[Pacemaker] Problems with resource scaling

Wed Feb 29 02:43:45 EST 2012

25.02.2012 06:35, Atif Faheem wrote:
> Hi. I have been experimenting with resource scalability in Pacemaker. I
> started with no resources, and attempted to configure & start a few
> hundred dummy resources (a dummy ocf script that does not load the CPU)
> on a cluster of 4 virtual machines using crm configure, and noted that
> after adding about 200 resources the cluster grinds to a halt. To start
> an additional 100 resources, it took about 10 minutes for the crm
> configure to complete, and an additional 10 minutes for the resources to
> come up.

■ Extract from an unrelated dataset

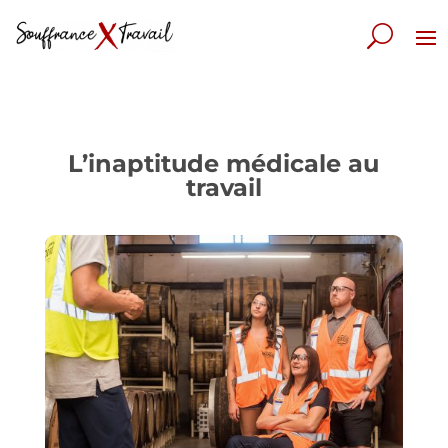
L’inaptitude médicale au
travail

I noted that the CIB process spikes to >90% as soon as a new
> resource is configured on the system, and stays there for sometime.
>  During this time it is possible that "crm status" shows all nodes to be
> offline. After a period of such instability, CIB CPU backs off, and then
> the cluster is stable. Is this behavior expected with the
> afore-mentioned cluster size / resource count? Are there any parameters
> or knobs we may want to look at / twiddle? My understanding was that
> with recent performance changes resource scaling should be much higher. 
> 

Did you add/start resources one-by-one or in a batched mode?
With "batched" I mean
* dump configuration to file
* change/add resource definitions in a file
* upload new configuration to cluster with "crm configure load update"

I now have cluster with ~300 resource instances (most of them are
unallocated clone instances though, as a workaround to what has been
hopefully fixed a day ago, cl#5038). And I never observe cib to be
cpu-hog with batched approach (although that was a real problem with
one-by-one resource handling).

Best,
Vladislav